In 2000, the FDA approved digital mammography as a diagnostic tool for breast cancer. Using digital mammography, physicians could more quickly complete a mammogram and expose their patients to lower doses of radiation due to a faster imaging procedure as well as better equipment. Physicians can view digital mammograms on a computer and can analyze results immediately, rather than waiting for film to develop, which could take several days. In the 2005 article “Diagnostic Performance of Digital versus Film Mammography for Breast-Cancer Screening” Etta Pisano's group from thirty-three centers in the US showed that digital and film mammography were similarly accurate for women aged fifty and older, and digital mammography was more accurate for women under fifty. After Etta Pisano's study, digital mammography became the norm for many hospitals. In 2009, just nine years after the implementation of digital mammography, the ACS reported that the death rate from breast cancer had decreased by thirty-one percent since its peak in 1991. However, many women who got mammograms annually got a false positive mammography result, which meant that the mammography wrongfully showed a cancerous mass. Many of those women underwent treatments for a cancer they did not have, which resulted in physical and emotional trauma.
In 2011, the implementation of digital tomosynthesis or 3D imaging mammography improved the accuracy of mammography. Digital tomosynthesis imaging uses a lower radiation dose, and enables the user to view breasts in three dimensions, as well as looking at each layer of breast tissue separately instead of the whole breast at once. A 2016 article by Elizabeth McDonald, "Effectiveness of Digital Breast Tomosynthesis Compared with Digital Mammography," published in the Journal of the American Medical Association Oncology states that tomosynthesis imaging is more accurate than 2D imaging. Tomosynthesis analyzes different layers of the breasts and reduces the number of false positive results. Although approved by the FDA in 2011, digital tomosynthesis is not the standard of breast imaging technology as of 2017.

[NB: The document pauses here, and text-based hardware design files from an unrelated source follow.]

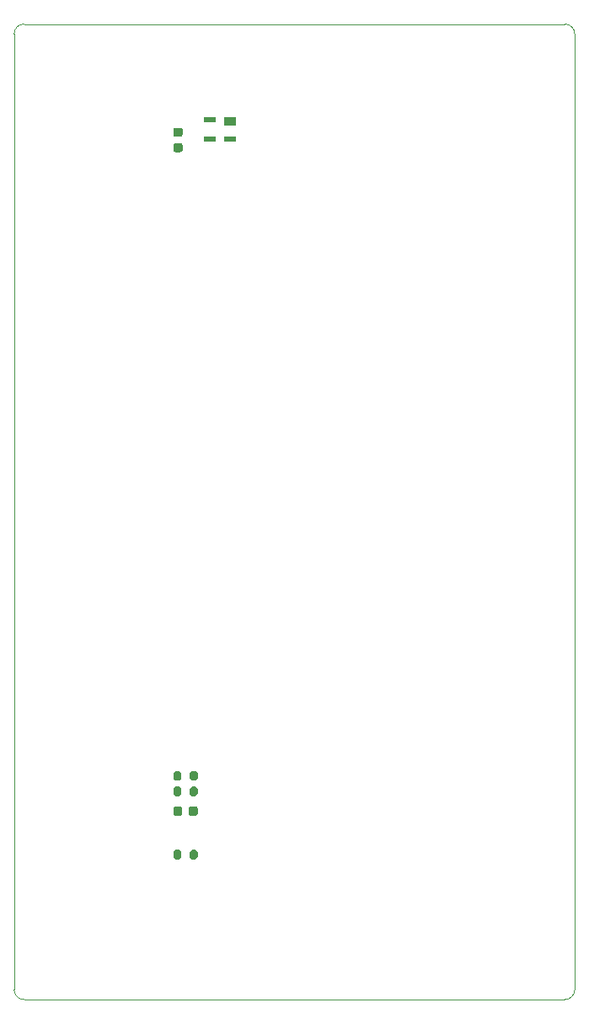
<source format=gbp>
%TF.GenerationSoftware,KiCad,Pcbnew,5.1.10-88a1d61d58~88~ubuntu20.04.1*%
%TF.CreationDate,2021-06-25T13:29:56-05:00*%
%TF.ProjectId,MiOrigin,4d694f72-6967-4696-9e2e-6b696361645f,rev?*%
%TF.SameCoordinates,Original*%
%TF.FileFunction,Paste,Bot*%
%TF.FilePolarity,Positive*%
%FSLAX46Y46*%
G04 Gerber Fmt 4.6, Leading zero omitted, Abs format (unit mm)*
G04 Created by KiCad (PCBNEW 5.1.10-88a1d61d58~88~ubuntu20.04.1) date 2021-06-25 13:29:56*
%MOMM*%
%LPD*%
G01*
G04 APERTURE LIST*
%TA.AperFunction,Profile*%
%ADD10C,0.010000*%
%TD*%
%ADD11R,1.310000X0.550000*%
%ADD12R,1.310000X0.940000*%
G04 APERTURE END LIST*
D10*
X125580000Y-143500000D02*
G75*
G02*
X124580000Y-142500000I0J1000000D01*
G01*
X180920000Y-142500000D02*
G75*
G02*
X179920000Y-143500000I-1000000J0D01*
G01*
X179920000Y-45500000D02*
G75*
G02*
X180920000Y-46500000I0J-1000000D01*
G01*
X124580000Y-46500000D02*
G75*
G02*
X125580000Y-45500000I1000000J0D01*
G01*
X124580000Y-142500000D02*
X124580000Y-46500000D01*
X180920000Y-142500000D02*
X180920000Y-46500000D01*
X179920000Y-143500000D02*
X125580000Y-143500000D01*
X125580000Y-45500000D02*
X179920000Y-45500000D01*
%TO.C,C1*%
G36*
G01*
X141300000Y-56825000D02*
X140800000Y-56825000D01*
G75*
G02*
X140575000Y-56600000I0J225000D01*
G01*
X140575000Y-56150000D01*
G75*
G02*
X140800000Y-55925000I225000J0D01*
G01*
X141300000Y-55925000D01*
G75*
G02*
X141525000Y-56150000I0J-225000D01*
G01*
X141525000Y-56600000D01*
G75*
G02*
X141300000Y-56825000I-225000J0D01*
G01*
G37*
G36*
G01*
X141300000Y-58375000D02*
X140800000Y-58375000D01*
G75*
G02*
X140575000Y-58150000I0J225000D01*
G01*
X140575000Y-57700000D01*
G75*
G02*
X140800000Y-57475000I225000J0D01*
G01*
X141300000Y-57475000D01*
G75*
G02*
X141525000Y-57700000I0J-225000D01*
G01*
X141525000Y-58150000D01*
G75*
G02*
X141300000Y-58375000I-225000J0D01*
G01*
G37*
%TD*%
D11*
%TO.C,D1*%
X144250000Y-57020000D03*
X146250000Y-57020000D03*
D12*
X146250000Y-55300000D03*
D11*
X144250000Y-55100000D03*
%TD*%
%TO.C,R6*%
G36*
G01*
X141385600Y-122317200D02*
X141385600Y-122867200D01*
G75*
G02*
X141185600Y-123067200I-200000J0D01*
G01*
X140785600Y-123067200D01*
G75*
G02*
X140585600Y-122867200I0J200000D01*
G01*
X140585600Y-122317200D01*
G75*
G02*
X140785600Y-122117200I200000J0D01*
G01*
X141185600Y-122117200D01*
G75*
G02*
X141385600Y-122317200I0J-200000D01*
G01*
G37*
G36*
G01*
X143035600Y-122317200D02*
X143035600Y-122867200D01*
G75*
G02*
X142835600Y-123067200I-200000J0D01*
G01*
X142435600Y-123067200D01*
G75*
G02*
X142235600Y-122867200I0J200000D01*
G01*
X142235600Y-122317200D01*
G75*
G02*
X142435600Y-122117200I200000J0D01*
G01*
X142835600Y-122117200D01*
G75*
G02*
X143035600Y-122317200I0J-200000D01*
G01*
G37*
%TD*%
%TO.C,R4*%
G36*
G01*
X141385600Y-120767800D02*
X141385600Y-121317800D01*
G75*
G02*
X141185600Y-121517800I-200000J0D01*
G01*
X140785600Y-121517800D01*
G75*
G02*
X140585600Y-121317800I0J200000D01*
G01*
X140585600Y-120767800D01*
G75*
G02*
X140785600Y-120567800I200000J0D01*
G01*
X141185600Y-120567800D01*
G75*
G02*
X141385600Y-120767800I0J-200000D01*
G01*
G37*
G36*
G01*
X143035600Y-120767800D02*
X143035600Y-121317800D01*
G75*
G02*
X142835600Y-121517800I-200000J0D01*
G01*
X142435600Y-121517800D01*
G75*
G02*
X142235600Y-121317800I0J200000D01*
G01*
X142235600Y-120767800D01*
G75*
G02*
X142435600Y-120567800I200000J0D01*
G01*
X142835600Y-120567800D01*
G75*
G02*
X143035600Y-120767800I0J-200000D01*
G01*
G37*
%TD*%
%TO.C,C6*%
G36*
G01*
X141485400Y-124323400D02*
X141485400Y-124823400D01*
G75*
G02*
X141260400Y-125048400I-225000J0D01*
G01*
X140810400Y-125048400D01*
G75*
G02*
X140585400Y-124823400I0J225000D01*
G01*
X140585400Y-124323400D01*
G75*
G02*
X140810400Y-124098400I225000J0D01*
G01*
X141260400Y-124098400D01*
G75*
G02*
X141485400Y-124323400I0J-225000D01*
G01*
G37*
G36*
G01*
X143035400Y-124323400D02*
X143035400Y-124823400D01*
G75*
G02*
X142810400Y-125048400I-225000J0D01*
G01*
X142360400Y-125048400D01*
G75*
G02*
X142135400Y-124823400I0J225000D01*
G01*
X142135400Y-124323400D01*
G75*
G02*
X142360400Y-124098400I225000J0D01*
G01*
X142810400Y-124098400D01*
G75*
G02*
X143035400Y-124323400I0J-225000D01*
G01*
G37*
%TD*%
%TO.C,R5*%
G36*
G01*
X142235600Y-129217200D02*
X142235600Y-128667200D01*
G75*
G02*
X142435600Y-128467200I200000J0D01*
G01*
X142835600Y-128467200D01*
G75*
G02*
X143035600Y-128667200I0J-200000D01*
G01*
X143035600Y-129217200D01*
G75*
G02*
X142835600Y-129417200I-200000J0D01*
G01*
X142435600Y-129417200D01*
G75*
G02*
X142235600Y-129217200I0J200000D01*
G01*
G37*
G36*
G01*
X140585600Y-129217200D02*
X140585600Y-128667200D01*
G75*
G02*
X140785600Y-128467200I200000J0D01*
G01*
X141185600Y-128467200D01*
G75*
G02*
X141385600Y-128667200I0J-200000D01*
G01*
X141385600Y-129217200D01*
G75*
G02*
X141185600Y-129417200I-200000J0D01*
G01*
X140785600Y-129417200D01*
G75*
G02*
X140585600Y-129217200I0J200000D01*
G01*
G37*
%TD*%
M02*

</source>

To reduce breast cancer mortality, the ACS created guidelines for women of different ages about how often they should receive mammograms. From the 1980s to 2016, the ACS guidelines changed six times. The guidelines changed often because many women received false positive results after getting annual mammograms for multiple years in a row. The ACS guidelines as of 2017 recommend annual mammograms for women aged forty-five to fifty-four and a mammogram every two years for women aged fifty-five and older. According to the ACS 2017 guidelines, do not advise women younger than forty to get mammograms, as that can result in unnecessary radiation exposure.
There are also multiple other risks in obtaining regular mammograms. Some physicians advocate against annual mammograms due to the risk of over-diagnosis and false positive results. A review by Peter Gøtzsche and Karsten Jørgensen showed that for every 2,000 women who get annual mammograms, one person receives an early diagnosis of breast cancer. Ten other women will be over diagnosed and treated for breast cancer unnecessarily, and 200 other women will get at least one false positive result, which will cause them emotional distress and suffering.